> Materials provided:
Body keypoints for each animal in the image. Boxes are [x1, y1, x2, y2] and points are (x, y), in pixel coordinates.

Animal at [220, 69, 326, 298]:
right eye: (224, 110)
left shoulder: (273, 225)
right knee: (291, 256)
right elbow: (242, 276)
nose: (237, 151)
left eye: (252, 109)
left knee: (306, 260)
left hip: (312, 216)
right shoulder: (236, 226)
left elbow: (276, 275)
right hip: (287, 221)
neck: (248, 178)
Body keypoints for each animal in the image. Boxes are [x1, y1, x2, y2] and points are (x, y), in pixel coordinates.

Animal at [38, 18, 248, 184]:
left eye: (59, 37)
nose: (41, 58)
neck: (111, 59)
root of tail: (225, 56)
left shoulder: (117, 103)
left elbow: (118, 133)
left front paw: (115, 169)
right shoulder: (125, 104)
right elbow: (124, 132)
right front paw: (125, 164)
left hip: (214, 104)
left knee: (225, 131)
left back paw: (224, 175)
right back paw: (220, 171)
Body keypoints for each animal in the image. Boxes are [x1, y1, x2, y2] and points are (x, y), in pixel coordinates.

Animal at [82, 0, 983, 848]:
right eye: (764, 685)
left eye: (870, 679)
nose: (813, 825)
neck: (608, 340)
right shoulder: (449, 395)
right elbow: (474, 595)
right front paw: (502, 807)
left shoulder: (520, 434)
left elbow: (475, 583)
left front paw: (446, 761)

---

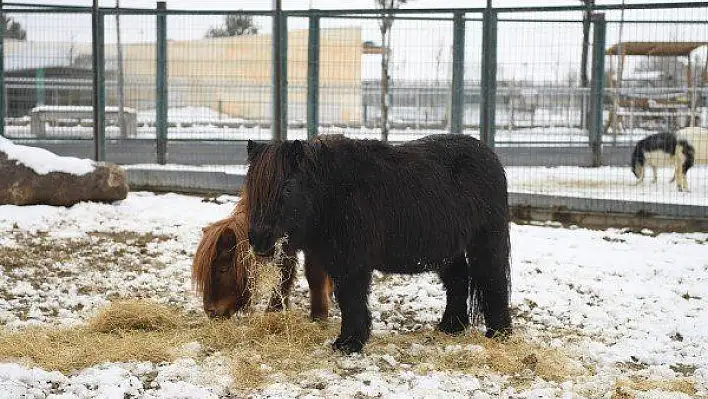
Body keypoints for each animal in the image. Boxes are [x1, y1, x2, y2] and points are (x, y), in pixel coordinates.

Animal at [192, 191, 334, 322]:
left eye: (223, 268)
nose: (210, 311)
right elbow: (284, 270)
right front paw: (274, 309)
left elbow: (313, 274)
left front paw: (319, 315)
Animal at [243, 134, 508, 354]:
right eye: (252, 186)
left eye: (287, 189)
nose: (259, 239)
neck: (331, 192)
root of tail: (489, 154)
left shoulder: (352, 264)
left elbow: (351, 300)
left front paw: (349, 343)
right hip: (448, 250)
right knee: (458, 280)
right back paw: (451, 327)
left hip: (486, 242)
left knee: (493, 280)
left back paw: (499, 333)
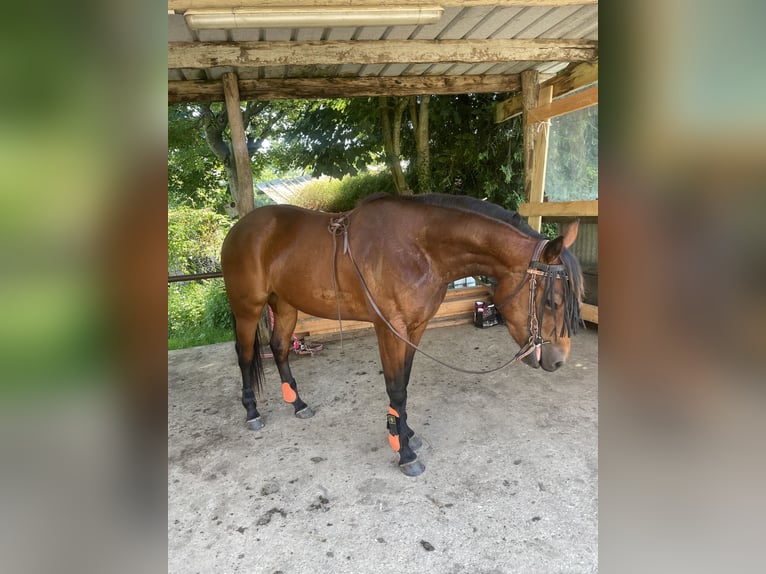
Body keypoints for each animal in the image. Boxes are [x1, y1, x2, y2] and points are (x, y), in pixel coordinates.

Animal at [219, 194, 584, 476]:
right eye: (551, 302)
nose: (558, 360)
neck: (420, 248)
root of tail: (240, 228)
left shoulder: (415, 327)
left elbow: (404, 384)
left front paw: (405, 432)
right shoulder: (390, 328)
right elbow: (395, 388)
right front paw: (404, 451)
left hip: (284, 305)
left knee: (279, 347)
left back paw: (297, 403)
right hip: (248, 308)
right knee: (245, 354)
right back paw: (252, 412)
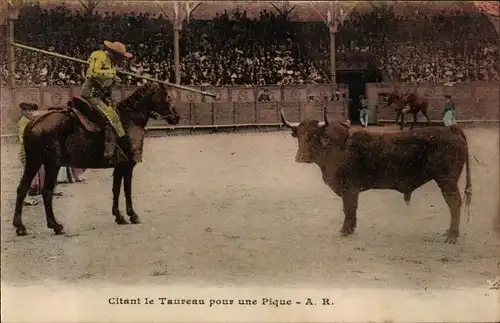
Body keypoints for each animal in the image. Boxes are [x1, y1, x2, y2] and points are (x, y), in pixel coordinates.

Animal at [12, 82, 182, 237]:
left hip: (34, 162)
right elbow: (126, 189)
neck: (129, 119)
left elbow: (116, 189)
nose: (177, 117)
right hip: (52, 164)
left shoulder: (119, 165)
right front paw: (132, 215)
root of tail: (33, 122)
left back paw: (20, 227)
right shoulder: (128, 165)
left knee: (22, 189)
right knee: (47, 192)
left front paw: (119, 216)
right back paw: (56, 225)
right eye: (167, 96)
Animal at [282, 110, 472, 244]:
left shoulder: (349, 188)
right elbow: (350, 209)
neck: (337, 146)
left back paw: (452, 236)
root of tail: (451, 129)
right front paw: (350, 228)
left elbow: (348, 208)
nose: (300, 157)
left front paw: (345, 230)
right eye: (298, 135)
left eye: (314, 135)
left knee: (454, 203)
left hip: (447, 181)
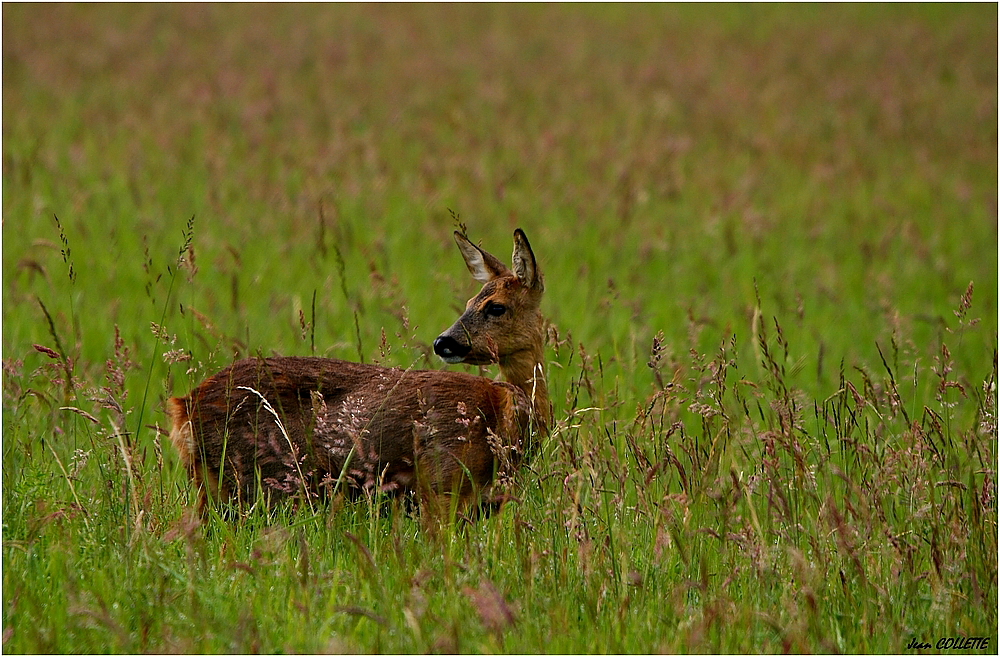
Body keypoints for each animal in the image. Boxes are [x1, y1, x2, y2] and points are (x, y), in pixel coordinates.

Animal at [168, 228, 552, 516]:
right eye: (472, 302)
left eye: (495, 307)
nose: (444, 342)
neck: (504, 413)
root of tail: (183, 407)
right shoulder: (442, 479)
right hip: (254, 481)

> What you are asked to do:
Send back an exact copy of only the lines from the line with "right shoulder: (236, 226)" up to and including the line with "left shoulder: (520, 434)" in the data above.

> Output of the task:
right shoulder: (236, 226)
left elbow: (276, 275)
right hip: (287, 221)
neck: (248, 178)
Body keypoints for each animal in the image. Boxes are [x1, y1, x2, y2] and points are (x, y), in pixel coordinates.

Animal at [38, 18, 248, 184]:
left eye: (59, 37)
nose: (41, 58)
neck: (111, 59)
root of tail: (225, 56)
left shoulder: (117, 103)
left elbow: (118, 133)
left front paw: (115, 169)
right shoulder: (125, 104)
right elbow: (124, 132)
right front paw: (125, 164)
left hip: (214, 104)
left knee: (225, 131)
left back paw: (224, 175)
right back paw: (220, 171)
Body keypoints for each animal in the image. Boxes are [x1, y1, x2, y2] and points are (x, y), in pixel coordinates.

Animal at [82, 0, 983, 848]:
right eye: (764, 685)
left eye: (870, 679)
nose: (813, 825)
neck: (608, 340)
right shoulder: (449, 395)
right elbow: (474, 595)
right front paw: (502, 807)
left shoulder: (520, 434)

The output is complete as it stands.